Huang Wei-Chieh, Teng Hsin-I, Hsueh Chien-Hung, Lin Shing-Jong, Chan Wan-Leong, Lu Tse-Min
Division of Cardiology, Department of Internal Medicine, Taipei Veterans General Hospital, Taipei, Taiwan, R.O.C.
Division of Cardiology, Chiayi&WanQiao Branch, Taichung Veterans General Hospital, Taichung, Taiwan, R.O.C.
J Interv Cardiol. 2018 Oct;31(5):572-579. doi: 10.1111/joic.12518. Epub 2018 May 3.

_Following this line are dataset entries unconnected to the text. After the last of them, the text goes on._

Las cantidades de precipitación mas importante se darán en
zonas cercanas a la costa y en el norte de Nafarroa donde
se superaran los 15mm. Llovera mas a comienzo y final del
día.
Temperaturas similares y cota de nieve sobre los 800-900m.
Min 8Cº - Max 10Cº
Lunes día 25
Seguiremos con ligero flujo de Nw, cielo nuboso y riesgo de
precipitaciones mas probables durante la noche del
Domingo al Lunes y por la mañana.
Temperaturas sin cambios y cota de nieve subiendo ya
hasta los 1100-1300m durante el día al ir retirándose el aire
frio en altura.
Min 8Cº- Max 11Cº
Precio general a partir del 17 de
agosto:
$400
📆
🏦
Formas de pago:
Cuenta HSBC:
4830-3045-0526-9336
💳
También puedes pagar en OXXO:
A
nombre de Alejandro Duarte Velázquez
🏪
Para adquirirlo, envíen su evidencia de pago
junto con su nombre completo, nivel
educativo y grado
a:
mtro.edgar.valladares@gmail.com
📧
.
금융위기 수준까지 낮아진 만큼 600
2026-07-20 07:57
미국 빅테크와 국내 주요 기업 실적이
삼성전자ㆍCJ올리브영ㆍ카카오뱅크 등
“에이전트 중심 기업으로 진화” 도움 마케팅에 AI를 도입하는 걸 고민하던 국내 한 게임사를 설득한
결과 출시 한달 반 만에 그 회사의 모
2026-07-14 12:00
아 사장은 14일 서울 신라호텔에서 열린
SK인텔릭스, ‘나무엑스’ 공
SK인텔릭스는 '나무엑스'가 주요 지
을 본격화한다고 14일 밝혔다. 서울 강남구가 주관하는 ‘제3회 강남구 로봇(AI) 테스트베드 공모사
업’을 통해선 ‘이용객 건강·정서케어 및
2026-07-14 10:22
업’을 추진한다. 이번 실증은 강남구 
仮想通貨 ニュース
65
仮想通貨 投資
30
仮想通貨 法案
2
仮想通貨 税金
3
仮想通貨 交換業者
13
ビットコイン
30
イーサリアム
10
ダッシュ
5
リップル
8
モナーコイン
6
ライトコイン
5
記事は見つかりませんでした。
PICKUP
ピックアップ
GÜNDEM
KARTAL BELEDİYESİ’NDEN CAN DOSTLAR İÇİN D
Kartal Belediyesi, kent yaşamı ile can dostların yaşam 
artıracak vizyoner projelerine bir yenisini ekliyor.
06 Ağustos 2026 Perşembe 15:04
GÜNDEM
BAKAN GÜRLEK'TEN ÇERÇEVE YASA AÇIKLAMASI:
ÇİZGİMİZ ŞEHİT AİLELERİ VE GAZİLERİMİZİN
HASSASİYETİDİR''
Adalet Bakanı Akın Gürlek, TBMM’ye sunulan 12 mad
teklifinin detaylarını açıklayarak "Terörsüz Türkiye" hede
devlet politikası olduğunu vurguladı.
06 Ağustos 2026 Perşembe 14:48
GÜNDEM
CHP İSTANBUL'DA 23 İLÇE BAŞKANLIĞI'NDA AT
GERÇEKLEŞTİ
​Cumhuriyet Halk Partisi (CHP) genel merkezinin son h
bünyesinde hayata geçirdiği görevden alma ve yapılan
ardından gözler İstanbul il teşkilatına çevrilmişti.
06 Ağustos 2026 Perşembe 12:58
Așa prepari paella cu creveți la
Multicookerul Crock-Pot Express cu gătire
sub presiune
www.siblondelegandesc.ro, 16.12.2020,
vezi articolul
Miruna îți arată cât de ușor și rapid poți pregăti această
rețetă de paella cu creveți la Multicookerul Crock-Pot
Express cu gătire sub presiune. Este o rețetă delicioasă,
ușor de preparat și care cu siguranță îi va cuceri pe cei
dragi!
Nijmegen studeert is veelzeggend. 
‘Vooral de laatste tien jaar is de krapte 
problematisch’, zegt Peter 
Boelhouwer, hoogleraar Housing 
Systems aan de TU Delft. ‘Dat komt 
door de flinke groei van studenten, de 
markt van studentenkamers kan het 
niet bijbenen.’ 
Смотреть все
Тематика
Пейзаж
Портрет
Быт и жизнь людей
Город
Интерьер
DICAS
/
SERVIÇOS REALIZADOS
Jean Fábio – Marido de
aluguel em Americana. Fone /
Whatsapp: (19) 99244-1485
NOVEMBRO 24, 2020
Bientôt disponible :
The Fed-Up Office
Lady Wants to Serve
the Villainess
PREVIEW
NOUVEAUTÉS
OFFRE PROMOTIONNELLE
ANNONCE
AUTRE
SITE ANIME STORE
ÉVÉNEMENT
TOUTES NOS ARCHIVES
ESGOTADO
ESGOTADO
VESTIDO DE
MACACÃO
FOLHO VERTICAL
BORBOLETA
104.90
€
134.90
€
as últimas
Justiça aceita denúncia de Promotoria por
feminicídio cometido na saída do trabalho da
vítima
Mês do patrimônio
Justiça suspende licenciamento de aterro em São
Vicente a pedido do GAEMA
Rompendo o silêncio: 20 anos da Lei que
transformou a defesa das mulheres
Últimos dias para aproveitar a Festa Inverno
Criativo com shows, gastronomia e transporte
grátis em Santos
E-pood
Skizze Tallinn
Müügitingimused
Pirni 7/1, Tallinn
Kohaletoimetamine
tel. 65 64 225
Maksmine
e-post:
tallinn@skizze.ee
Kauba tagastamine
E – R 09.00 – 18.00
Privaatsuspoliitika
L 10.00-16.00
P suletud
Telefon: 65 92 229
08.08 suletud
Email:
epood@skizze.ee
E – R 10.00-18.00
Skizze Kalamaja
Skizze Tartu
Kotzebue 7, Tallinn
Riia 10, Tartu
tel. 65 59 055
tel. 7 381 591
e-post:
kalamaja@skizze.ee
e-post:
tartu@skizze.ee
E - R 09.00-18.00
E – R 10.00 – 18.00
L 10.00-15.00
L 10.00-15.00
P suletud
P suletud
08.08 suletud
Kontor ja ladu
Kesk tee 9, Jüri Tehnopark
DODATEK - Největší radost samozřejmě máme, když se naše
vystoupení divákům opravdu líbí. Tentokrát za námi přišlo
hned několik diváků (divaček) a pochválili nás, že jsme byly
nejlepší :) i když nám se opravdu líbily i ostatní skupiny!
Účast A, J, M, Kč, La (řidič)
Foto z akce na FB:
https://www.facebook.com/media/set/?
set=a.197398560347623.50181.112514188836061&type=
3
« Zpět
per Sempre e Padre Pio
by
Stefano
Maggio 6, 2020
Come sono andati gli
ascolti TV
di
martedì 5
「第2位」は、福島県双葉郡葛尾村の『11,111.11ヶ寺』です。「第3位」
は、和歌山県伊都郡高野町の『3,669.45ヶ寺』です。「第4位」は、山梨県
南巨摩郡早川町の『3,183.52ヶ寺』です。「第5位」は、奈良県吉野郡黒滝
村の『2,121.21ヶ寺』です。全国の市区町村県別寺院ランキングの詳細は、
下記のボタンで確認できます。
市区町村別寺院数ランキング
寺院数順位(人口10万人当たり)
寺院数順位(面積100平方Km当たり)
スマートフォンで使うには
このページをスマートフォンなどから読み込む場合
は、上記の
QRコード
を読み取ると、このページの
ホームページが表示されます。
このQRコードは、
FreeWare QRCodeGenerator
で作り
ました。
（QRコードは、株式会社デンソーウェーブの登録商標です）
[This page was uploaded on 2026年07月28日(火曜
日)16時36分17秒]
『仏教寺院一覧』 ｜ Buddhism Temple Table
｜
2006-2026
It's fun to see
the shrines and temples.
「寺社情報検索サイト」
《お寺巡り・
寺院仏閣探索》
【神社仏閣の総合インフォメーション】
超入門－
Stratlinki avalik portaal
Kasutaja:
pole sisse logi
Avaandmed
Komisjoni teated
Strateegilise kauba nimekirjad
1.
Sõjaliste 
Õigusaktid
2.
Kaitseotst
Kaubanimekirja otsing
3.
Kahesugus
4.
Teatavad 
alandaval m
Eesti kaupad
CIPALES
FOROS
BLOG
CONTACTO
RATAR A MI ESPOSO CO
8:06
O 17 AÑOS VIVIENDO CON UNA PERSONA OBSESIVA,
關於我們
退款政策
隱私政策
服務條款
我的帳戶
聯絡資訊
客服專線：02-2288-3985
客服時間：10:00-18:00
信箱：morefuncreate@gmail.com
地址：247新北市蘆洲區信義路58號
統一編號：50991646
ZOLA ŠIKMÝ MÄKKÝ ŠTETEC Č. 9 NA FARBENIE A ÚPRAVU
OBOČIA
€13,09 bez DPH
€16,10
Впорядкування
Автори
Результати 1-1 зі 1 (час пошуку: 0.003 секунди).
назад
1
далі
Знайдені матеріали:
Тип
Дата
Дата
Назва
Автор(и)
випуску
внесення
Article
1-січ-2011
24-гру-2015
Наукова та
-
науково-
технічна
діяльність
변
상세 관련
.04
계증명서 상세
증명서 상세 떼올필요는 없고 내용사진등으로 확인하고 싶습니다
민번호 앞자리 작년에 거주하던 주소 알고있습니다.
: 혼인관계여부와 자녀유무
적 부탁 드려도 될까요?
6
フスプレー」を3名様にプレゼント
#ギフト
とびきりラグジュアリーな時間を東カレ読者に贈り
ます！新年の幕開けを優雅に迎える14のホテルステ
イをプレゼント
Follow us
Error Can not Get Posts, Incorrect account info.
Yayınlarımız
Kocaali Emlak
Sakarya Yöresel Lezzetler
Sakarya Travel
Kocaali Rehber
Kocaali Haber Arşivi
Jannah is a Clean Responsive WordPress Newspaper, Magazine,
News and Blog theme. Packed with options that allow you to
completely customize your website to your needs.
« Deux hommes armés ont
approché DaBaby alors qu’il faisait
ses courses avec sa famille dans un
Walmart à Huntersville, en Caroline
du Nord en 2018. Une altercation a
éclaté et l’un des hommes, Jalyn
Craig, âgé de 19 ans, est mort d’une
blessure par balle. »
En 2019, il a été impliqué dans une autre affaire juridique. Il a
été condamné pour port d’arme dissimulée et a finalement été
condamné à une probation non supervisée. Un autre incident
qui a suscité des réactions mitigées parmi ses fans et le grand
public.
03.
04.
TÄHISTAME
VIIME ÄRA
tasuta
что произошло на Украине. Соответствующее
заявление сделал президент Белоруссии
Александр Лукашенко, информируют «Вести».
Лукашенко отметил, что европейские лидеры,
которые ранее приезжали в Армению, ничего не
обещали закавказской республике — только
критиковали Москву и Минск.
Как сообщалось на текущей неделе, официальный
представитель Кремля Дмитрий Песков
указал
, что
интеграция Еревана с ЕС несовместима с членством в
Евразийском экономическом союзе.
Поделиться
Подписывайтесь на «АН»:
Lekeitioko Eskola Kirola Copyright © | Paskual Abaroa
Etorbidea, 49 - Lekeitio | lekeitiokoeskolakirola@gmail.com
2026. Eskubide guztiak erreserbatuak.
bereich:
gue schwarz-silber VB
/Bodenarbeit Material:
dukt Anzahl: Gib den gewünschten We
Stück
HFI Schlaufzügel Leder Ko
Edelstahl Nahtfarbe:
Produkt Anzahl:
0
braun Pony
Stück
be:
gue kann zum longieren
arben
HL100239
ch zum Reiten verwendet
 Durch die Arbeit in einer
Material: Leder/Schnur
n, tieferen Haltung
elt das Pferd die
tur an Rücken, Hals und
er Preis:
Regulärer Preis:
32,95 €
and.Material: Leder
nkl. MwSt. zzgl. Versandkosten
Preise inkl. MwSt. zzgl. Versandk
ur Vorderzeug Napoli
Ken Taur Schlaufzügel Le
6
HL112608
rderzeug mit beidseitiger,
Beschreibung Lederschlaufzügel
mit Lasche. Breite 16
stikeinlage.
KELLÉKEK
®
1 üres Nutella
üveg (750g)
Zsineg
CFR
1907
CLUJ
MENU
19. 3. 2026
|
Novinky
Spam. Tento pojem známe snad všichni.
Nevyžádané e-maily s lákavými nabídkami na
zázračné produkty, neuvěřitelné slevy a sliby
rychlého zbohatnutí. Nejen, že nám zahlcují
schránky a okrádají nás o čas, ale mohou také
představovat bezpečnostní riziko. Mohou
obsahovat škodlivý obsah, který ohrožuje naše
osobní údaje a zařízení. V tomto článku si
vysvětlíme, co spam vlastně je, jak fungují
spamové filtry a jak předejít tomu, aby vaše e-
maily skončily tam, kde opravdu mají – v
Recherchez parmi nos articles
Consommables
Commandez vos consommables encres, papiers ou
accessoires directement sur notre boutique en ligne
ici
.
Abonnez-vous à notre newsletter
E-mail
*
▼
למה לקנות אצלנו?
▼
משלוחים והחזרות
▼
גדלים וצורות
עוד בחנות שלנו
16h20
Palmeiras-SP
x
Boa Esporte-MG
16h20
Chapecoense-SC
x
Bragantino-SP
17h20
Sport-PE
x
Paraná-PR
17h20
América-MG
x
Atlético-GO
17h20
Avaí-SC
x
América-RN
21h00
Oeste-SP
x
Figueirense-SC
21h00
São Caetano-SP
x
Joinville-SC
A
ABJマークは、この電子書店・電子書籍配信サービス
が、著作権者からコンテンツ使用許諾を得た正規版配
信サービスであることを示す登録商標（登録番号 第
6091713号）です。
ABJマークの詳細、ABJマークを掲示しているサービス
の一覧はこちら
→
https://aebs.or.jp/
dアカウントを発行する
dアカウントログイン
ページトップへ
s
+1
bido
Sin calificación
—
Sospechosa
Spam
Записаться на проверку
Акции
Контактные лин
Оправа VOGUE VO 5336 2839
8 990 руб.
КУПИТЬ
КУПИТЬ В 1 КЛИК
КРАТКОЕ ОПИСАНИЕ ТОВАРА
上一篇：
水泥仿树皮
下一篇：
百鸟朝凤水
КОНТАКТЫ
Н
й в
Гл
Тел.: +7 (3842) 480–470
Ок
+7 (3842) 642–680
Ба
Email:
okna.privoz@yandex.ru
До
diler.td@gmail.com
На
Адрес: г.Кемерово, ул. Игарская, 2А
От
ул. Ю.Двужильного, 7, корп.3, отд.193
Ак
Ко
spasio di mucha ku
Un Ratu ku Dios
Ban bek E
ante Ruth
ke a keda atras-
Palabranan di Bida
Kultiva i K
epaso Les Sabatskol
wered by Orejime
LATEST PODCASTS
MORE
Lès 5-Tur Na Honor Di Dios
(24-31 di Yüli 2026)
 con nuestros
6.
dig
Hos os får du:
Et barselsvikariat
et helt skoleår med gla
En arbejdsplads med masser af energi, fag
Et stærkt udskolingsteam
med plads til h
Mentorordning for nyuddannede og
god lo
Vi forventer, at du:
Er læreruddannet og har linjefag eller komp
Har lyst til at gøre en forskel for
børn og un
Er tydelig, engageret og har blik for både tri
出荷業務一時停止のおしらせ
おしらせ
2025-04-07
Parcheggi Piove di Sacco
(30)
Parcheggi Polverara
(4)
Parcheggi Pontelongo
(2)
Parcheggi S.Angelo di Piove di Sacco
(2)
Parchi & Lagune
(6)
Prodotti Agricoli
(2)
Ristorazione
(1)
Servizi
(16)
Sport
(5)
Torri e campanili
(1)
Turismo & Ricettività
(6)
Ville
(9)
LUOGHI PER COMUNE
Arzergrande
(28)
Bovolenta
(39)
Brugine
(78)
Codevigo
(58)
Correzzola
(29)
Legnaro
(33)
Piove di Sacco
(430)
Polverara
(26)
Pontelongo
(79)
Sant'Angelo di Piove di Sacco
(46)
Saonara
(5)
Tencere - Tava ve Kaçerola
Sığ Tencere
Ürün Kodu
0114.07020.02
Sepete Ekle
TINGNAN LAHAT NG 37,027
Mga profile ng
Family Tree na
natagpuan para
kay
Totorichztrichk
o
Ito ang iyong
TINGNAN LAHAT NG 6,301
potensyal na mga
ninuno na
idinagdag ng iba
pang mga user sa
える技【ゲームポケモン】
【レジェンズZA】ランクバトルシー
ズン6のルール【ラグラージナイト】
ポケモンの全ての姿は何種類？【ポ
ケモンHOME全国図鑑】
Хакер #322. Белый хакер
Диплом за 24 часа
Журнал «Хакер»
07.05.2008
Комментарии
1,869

The successful recanalization rate of chronic total occlusion (CTO) lesions without retrograde collaterals available is always low. Intravascular ultrasound (IVUS) may be useful to guide the subintimal guidewire to re-enter the true lumen. We evaluated the clinical feasibility and efficacy of the IVUS-guided wiring re-entry technique for these complex CTO lesions.
Twenty consecutive patients (19 male, mean age: 65.3 ± 12.8 years) with both failed antegrade and retrograde approaches were enrolled. The IVUS catheter was introduced into the subintimal space to identify the entry point into the subintimal space, and guide another stiff wire to re-enter the true lumen with the adjacent side-branch or first wire as markers, or using IVUS-guided parallel wire technique.
The entry point into the subintimal space was identified by IVUS in all cases, and the IVUS-guided wiring re-entry technique succeeded in 17 cases (85%). No procedure-related complication was noted except one case of delayed cardiac tamponade due to the wire perforation. During the mean follow-up period of 1.9 ± 1.3 years, there was no adverse cardiac event, except one patient died of the complication of cardiac transplantation.
The IVUS-guided wiringre-entry technique might be feasible and safe for the recanalization of complex CTO lesions.
对于没有可用逆行侧支的慢性完全闭塞(CTO)病变,其成功再通率一直很低。血管内超声(IVUS)可能有助于引导内膜下导丝重新进入真腔。我们评估了IVUS引导下的导丝重新进入技术对这些复杂CTO病变的临床可行性和有效性。
连续纳入20例顺行和逆行入路均失败的患者(19例男性,平均年龄:65.3±12.8岁)。将IVUS导管插入内膜下间隙以确定进入内膜下间隙的入口点,并以相邻侧支或第一根导丝为标记,或使用IVUS引导的平行导丝技术引导另一根硬导丝重新进入真腔。
所有病例均通过IVUS确定了进入内膜下间隙的入口点,IVUS引导下的导丝重新进入技术在17例(85%)中成功。除1例因导丝穿孔导致延迟性心脏压塞外,未发现与手术相关的并发症。在平均1.9±1.3年的随访期内,除1例患者死于心脏移植并发症外,无不良心脏事件发生。
IVUS引导下的导丝重新进入技术对于复杂CTO病变的再通可能是可行且安全的。